> PROBLEM DESCRIPTION: Every line below must be copied as written, except for pictures.

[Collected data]
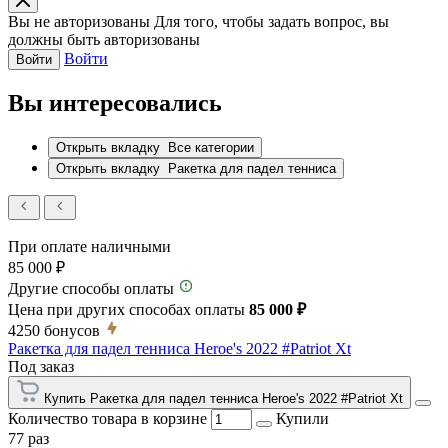
Вы не авторизованы
Для того, чтобы задать вопрос, вы
должны быть авторизованы
Войти
Войти
Вы интересовались
Открыть вкладку
Все категории
Открыть вкладку
Ракетка для падел тенниса
При оплате наличными
85 000 ₽
Другие способы оплаты
Цена при других способах оплаты
85 000 ₽
4250
бонусов
Ракетка для падел тенниса Heroe's 2022 #Patriot Xt
Под заказ
Купить Ракетка для падел тенниса Heroe's 2022 #Patriot Xt
Количество товара в корзине
Купили
77 раз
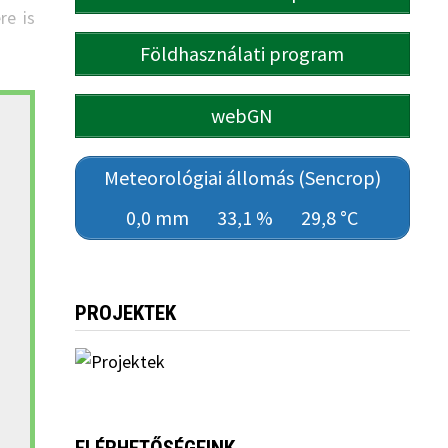
re is
Földhasználati program
webGN
Meteorológiai állomás (Sencrop)
0,0 mm
33,1 %
29,8 °C
PROJEKTEK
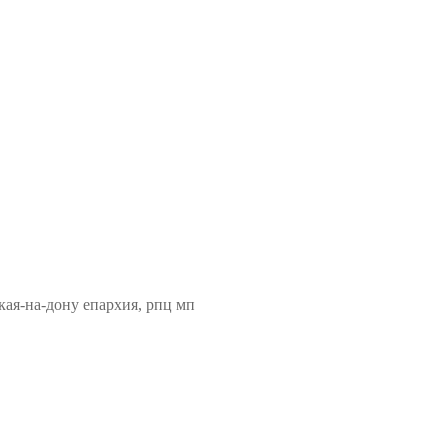
кая-на-дону епархия, рпц мп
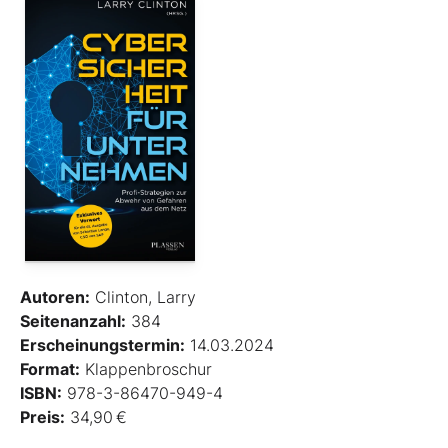
Autoren:
Clinton, Larry
Seitenanzahl:
384
Erscheinungstermin:
14.03.2024
Format:
Klappenbroschur
ISBN:
978-3-86470-949-4
Preis:
34,90 €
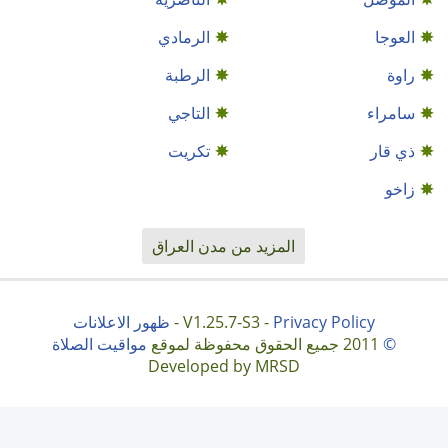
العوجا
الرمادي
راوة
الرطبة
سامراء
التاجي
ذي قار
تكريت
زاخو
المزيد من مدن العراق
Privacy Policy
V1.25.7-S3 -
-
ظهور الاعلانات
©
2011 جميع الحقوق محفوظة لموقع
مواقيت الصلاة
Developed by MRSD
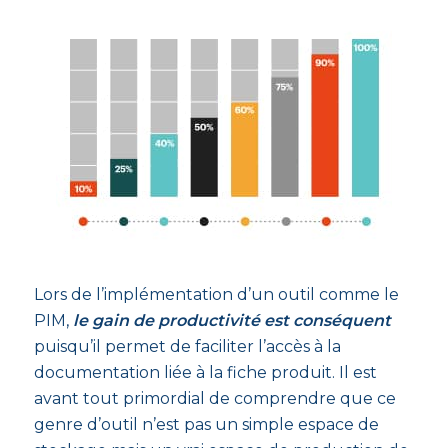
Lors de l’implémentation d’un outil comme le
PIM,
le gain de productivité est conséquent
puisqu’il permet de faciliter l’accès à la
documentation liée à la fiche produit. Il est
avant tout primordial de comprendre que ce
genre d’outil n’est pas un simple espace de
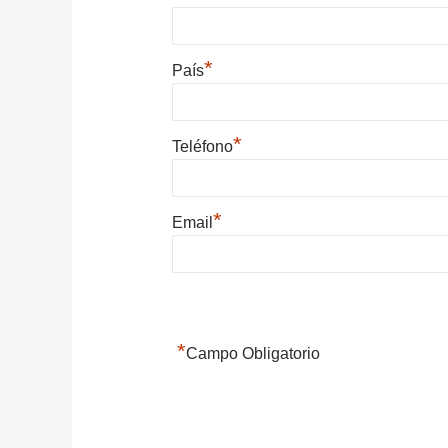
*
País
*
Teléfono
*
Email
*
Campo Obligatorio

> OUTPUT BELOW:
Вы не авторизованы
Для того, чтобы задать вопрос, вы
должны быть авторизованы
Войти
Войти
Вы интересовались
Открыть вкладку
Все категории
Открыть вкладку
Ракетка для падел тенниса
При оплате наличными
85 000 ₽
Другие способы оплаты
Цена при других способах оплаты
85 000 ₽
4250
бонусов
Ракетка для падел тенниса Heroe's 2022 #Patriot Xt
Под заказ
Купить Ракетка для падел тенниса Heroe's 2022 #Patriot Xt
Количество товара в корзине
Купили
77 раз
re is
Földhasználati program
webGN
Meteorológiai állomás (Sencrop)
0,0 mm
33,1 %
29,8 °C
PROJEKTEK
кая-на-дону епархия, рпц мп
Autoren:
Clinton, Larry
Seitenanzahl:
384
Erscheinungstermin:
14.03.2024
Format:
Klappenbroschur
ISBN:
978-3-86470-949-4
Preis:
34,90 €
العوجا
الرمادي
راوة
الرطبة
سامراء
التاجي
ذي قار
تكريت
زاخو
المزيد من مدن العراق
Privacy Policy
V1.25.7-S3 -
-
ظهور الاعلانات
©
2011 جميع الحقوق محفوظة لموقع
مواقيت الصلاة
Developed by MRSD
Lors de l’implémentation d’un outil comme le
PIM,
le gain de productivité est conséquent
puisqu’il permet de faciliter l’accès à la
documentation liée à la fiche produit. Il est
avant tout primordial de comprendre que ce
genre d’outil n’est pas un simple espace de
*
País
*
Teléfono
*
Email
*
Campo Obligatorio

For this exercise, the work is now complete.